=== Material supplied ===
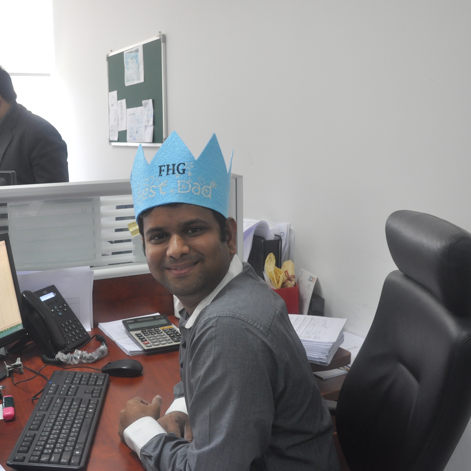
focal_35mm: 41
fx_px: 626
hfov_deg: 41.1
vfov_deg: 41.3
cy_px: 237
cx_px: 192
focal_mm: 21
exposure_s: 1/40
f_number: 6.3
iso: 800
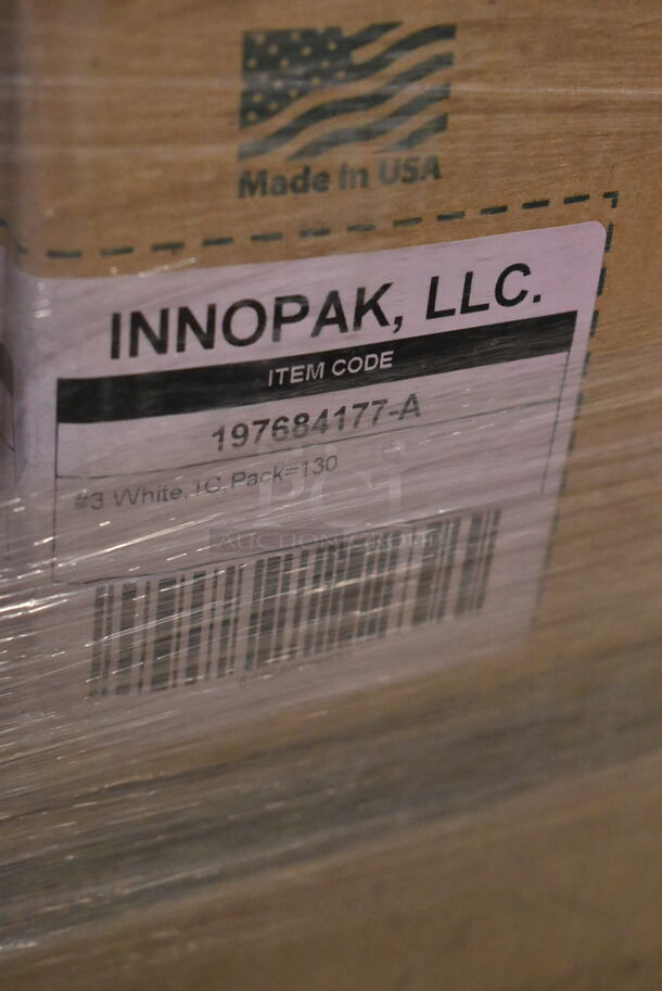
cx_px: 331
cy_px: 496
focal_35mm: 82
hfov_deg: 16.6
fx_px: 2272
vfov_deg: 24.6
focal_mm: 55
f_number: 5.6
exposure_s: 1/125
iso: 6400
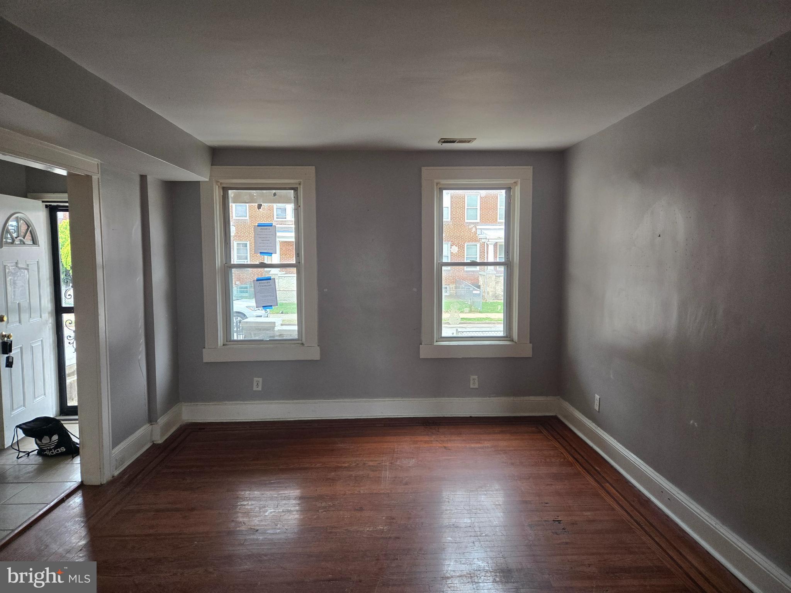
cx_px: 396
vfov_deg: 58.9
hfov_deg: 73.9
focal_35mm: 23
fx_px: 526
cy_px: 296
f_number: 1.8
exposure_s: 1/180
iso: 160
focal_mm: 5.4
===
Job item - Take only the line containing "exposure_s: 1/40" and every line after it to the end of the entries, and copy them exactly, pictures excluded.

Written response -
exposure_s: 1/40
f_number: 6.3
iso: 800
cx_px: 331
cy_px: 496
focal_35mm: 82
hfov_deg: 16.6
fx_px: 2272
vfov_deg: 24.6
focal_mm: 55
f_number: 5.6
exposure_s: 1/125
iso: 6400
cx_px: 396
vfov_deg: 58.9
hfov_deg: 73.9
focal_35mm: 23
fx_px: 526
cy_px: 296
f_number: 1.8
exposure_s: 1/180
iso: 160
focal_mm: 5.4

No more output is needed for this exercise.